All of this is complicated by the addition of the economic, or political economy, as a third term to ontology and politics. Included in the book on equaliberty is Balibar’s essay on Macpherson’s concept of “Possessive individualism.” (This essay, like a few others in the book, has appeared before and was even translated into English. The published version here has been revised.) Balibar discusses Marx as one of the reversals of “possessive individualism” noting that for Marx, unlike Locke, labor is an originally transindividual. There is no work without cooperation, reflection, and a division of tasks. To argue that labor is originally transindividual, rather than the foundation of individual activity and property, does not so much resolve the issue, mediating between the ontological and political, but opens up new problems. As Balibar demonstrates with respect to his remarks about neoliberalism, the economic as much as the political is the site of the contestation and destruction of transindividuality. The transindividual relations of work can always become the basis for exploitation and private appropriation. Or to cite one of Balibar’s earlier passages, itself based on a reading of a dense passage from Volume Three of Capital, work as a transindividual relation is also a political relation, even if the terms of struggle and conflict are different.

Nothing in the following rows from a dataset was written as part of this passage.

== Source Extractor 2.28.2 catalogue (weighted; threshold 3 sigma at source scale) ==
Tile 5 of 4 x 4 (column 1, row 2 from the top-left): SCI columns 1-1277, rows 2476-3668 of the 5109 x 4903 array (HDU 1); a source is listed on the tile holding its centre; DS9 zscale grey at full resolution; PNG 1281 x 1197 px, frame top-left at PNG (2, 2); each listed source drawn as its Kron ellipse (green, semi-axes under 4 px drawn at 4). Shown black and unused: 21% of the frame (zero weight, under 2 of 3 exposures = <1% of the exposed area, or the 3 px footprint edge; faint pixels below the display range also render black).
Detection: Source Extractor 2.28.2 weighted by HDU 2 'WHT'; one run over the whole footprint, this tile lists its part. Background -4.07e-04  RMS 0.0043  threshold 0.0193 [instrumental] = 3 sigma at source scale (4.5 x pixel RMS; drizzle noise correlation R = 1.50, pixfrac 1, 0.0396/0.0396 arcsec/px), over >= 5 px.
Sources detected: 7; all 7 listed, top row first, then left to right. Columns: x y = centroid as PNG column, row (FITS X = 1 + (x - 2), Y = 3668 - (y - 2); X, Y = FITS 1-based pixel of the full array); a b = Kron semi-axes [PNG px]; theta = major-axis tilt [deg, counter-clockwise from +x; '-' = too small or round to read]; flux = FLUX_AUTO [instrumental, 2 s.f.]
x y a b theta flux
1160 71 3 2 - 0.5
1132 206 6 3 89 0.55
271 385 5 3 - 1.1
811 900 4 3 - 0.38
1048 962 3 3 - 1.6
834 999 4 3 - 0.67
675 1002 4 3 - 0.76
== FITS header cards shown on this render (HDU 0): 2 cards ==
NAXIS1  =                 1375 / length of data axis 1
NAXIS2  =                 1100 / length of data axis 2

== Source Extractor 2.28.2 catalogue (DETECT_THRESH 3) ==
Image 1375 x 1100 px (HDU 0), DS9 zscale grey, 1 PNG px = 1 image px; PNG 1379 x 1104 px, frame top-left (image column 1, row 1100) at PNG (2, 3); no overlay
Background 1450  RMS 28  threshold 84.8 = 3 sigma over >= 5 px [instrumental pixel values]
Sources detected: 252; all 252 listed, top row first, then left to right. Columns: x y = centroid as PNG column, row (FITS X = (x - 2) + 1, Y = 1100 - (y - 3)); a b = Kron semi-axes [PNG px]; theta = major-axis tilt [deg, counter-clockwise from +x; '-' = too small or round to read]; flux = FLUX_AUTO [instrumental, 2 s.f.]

“...the work relation (as a relation of exploitation) is immediately and directly economic and political; and the form of the “economic community” and the State “spring” simultaneously (or concurrently) from this “base”...In other words, the relations of the exploitation of labor are both the seed of the market (economic community) and the seed of the state (sovereignty/ Servitude). Such a thesis may and must seem blunt and debatable when looked at from a static perspective...However, the thesis can become singularly more explanatory if the notion of “determination” is given a strong sense, that is, if it is considered as the conducting wire to analyze the transformational tendencies of the market and the bourgeois State in the past two centuries or, even better, following the best “concrete analysis of Marxism, to analyze the critical conjunctures which punctuate this tendentious transformation and which precipitate its modifications.”

I do not have a conclusion here, and the problems that I am developing are intended for a larger project, but it seems to me that the problem has to do thinking the relation of separation and identity of the transindividual: transindividuality not so much as ground, but as transversal problem, crossing ontology, economy, and politics.